Q Il semble y avoir des pratiques douteuses dans l'industrie de la construction, le rapport Lesage sur la Gaspésia en fait état: contrôle du chantier, retards volontaires...

R Encore une fois, vous prenez un cas isolé. Je peux vous parler du chantier Alouette, phase II, je peux vous parler du fait qu'il n'y a eu que quatre jours de grève sur les chantiers depuis 1996.

Q La FTQ-Construction place elle-même les ouvriers sur les chantiers...

R Seulement dans 26% des cas.

Q Mais ça ne donne pas un énorme pouvoir de chantage? On nous dit que quand le constructeur refuse de se plier aux demandes - heures supplémentaires, etc. -, on lui indique que personne n'est disponible, et ainsi de suite.

R Des rumeurs, il y en a toujours. Sur 70 000 membres dans la construction, il n'y a sûrement pas seulement des anges. Mais depuis 15 mois que je suis président de la FTQ, jamais un employeur ne m'a appelé pour se plaindre qu'on retardait son chantier.

Q En 2006, la FTQ-Construction a perdu sa place à la table de négociation, remplacée par une coalition des autres syndicats. Était-ce un coup dur?

R Oui, c'est sûr que c'est mieux d'être présent à la table.

Q Vous entrez en période de maraudage. Tout ce qui se passe ne doit pas vous aider...

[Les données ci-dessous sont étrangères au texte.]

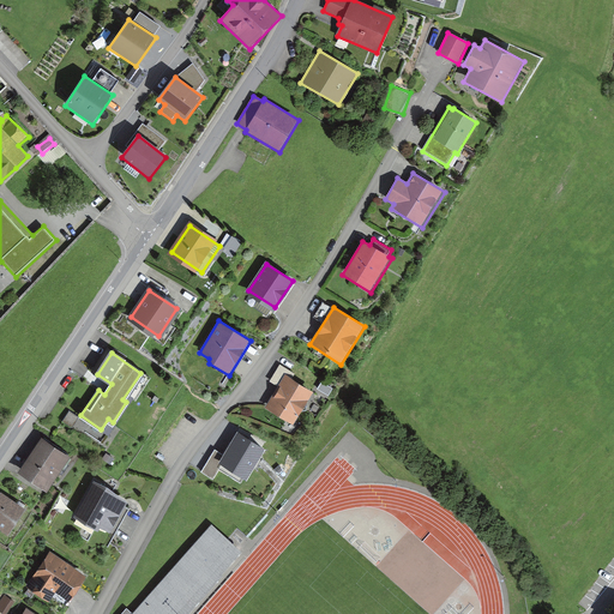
[(286,375),(265,408),(293,426),(314,393),(286,375)]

R C'est sûr que ce n'est pas agréable d'avoir la SQ à notre porte le matin avec Radio-Canada. Mais on n'a rien à cacher. La SQ n'a pas eu besoin de mandat à la FTQ-Construction, les gens leur ont tout donné. Et ce n'est ni sur la FTQ ni sur le Fonds qu'il y a une enquête. Alors je ne suis pas inquiet. Ce sont des employeurs qui sont soupçonnés de blanchir de l'argent. Chaque semaine, dans les grandes institutions, quelqu'un dérape avec des allocations de dépenses. Qu'est-ce qui se passe? On fait venir la personne, on la congédie et personne n'en parle. On n'appelle pas la presse ni la police. Il y a 1000 employés à la FTQ et ses 31 affiliés. Environ 450 au Fonds. Il y a eu un cas de dérapage. Il faut arrêter d'exagérer.